# Excerpt
In June of 1989, I travelled to Sault Ste. Marie, Ontario, to take part in my first Outdoor Writers of Canada Conference. I was still a relatively new writer then and was winning my very first award, which was for photography. Another winner in the photography category was a guy named John Power. Power was an impressive figure and a legendary person to me. He wrote for a popular fishing magazine and was the outdoor columnist for the Toronto Star. It was the first time I’d met Power, and it was like meeting Zeus. There was no way to know then that a decade later we would work together doing seminars at the Spring Fishing Show in Toronto.

Also in attendance at that conference was a fellow named John Kerr. I had been reading Ontario Out of Doors for years, and Kerr’s fishing column and stories in that magazine were my favourites. We hit it off—bonding over our shared love of Nipigon brook trout—and ended up fishing the Sault Rapids together for steelhead one morning before the conference. That friendship would, in time, help ease my way into writing for Ontario Out of Doors magazine, a publication I’ve been a part of for the better part of 32 years.

Power and Kerr were exemplary members of the Canadian fishing world and people I looked up to. They both loved fishing and had a gift for sharing that excitement, wonder, and connection to nature that angling provides so many people. I mention Kerr and Power here because they are both members of the Canadian Anglers Hall of Fame. And although they have passed, I thought of them both when I was inducted into the hall this past February.

Box annotation data
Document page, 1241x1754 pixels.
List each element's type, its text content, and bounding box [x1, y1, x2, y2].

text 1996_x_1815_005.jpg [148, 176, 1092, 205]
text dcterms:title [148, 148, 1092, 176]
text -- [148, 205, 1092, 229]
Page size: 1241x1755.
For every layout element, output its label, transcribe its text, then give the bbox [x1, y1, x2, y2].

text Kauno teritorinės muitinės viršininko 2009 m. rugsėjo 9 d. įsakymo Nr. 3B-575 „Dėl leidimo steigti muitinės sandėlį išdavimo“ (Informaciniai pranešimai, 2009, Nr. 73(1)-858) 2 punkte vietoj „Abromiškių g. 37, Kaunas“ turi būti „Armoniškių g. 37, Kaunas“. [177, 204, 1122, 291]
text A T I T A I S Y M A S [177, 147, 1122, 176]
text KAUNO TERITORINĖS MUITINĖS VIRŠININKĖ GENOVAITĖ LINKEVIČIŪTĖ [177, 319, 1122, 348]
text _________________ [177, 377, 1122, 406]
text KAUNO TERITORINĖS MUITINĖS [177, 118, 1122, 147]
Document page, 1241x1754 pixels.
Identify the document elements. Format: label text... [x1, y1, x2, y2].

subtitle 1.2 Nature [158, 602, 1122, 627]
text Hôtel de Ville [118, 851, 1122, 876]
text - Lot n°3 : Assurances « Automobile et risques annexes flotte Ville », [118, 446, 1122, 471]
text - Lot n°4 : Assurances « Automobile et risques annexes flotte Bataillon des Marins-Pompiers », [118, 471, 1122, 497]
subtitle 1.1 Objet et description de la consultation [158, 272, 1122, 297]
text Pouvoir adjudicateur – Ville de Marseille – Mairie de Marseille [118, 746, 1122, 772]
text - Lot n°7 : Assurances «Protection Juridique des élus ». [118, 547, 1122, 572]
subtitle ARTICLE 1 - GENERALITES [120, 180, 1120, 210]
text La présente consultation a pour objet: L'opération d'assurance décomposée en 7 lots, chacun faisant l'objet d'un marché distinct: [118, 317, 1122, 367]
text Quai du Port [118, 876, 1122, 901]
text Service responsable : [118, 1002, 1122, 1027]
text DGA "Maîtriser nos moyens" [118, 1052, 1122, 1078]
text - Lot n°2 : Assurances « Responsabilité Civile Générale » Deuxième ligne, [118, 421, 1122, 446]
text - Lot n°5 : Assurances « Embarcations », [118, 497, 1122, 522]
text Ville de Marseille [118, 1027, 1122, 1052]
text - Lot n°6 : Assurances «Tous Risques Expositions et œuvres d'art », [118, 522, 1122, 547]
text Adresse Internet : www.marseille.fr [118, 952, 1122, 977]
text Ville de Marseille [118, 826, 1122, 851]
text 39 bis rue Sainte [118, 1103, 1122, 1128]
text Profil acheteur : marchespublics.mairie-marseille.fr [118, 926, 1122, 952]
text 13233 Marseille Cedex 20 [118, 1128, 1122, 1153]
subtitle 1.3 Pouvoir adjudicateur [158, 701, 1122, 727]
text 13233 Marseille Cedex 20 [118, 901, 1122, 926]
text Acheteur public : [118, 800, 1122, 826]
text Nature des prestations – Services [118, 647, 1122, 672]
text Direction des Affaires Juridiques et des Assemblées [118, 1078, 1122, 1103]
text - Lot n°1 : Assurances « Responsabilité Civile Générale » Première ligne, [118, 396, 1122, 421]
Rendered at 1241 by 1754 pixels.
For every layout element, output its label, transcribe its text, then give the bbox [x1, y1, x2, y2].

# Short problem 1
Condense the paragraph of the essay that begins "Also in attendance at that conference" into a short bulleted list that keeps its main facts.
# Short problem 2
Copy out the listing verbatim, from the line containing "Rendered at 1241 by 1754 pixels." through the end of the listing.
The essay and the listing have no connection to each other.

# Exercise output 1
- John Kerr also attended the 1989 conference.
- The writer had read Ontario Out of Doors for years, and Kerr's fishing column and stories there were the writer's favorites.
- The two bonded over a shared love of Nipigon brook trout and fished the Sault Rapids for steelhead one morning before the conference.
- That friendship eventually helped the writer start writing for Ontario Out of Doors, a magazine the writer has been part of for most of 32 years.

# Exercise output 2
Rendered at 1241 by 1754 pixels.
For every layout element, output its label, transcribe its text, then give the bbox [x1, y1, x2, y2].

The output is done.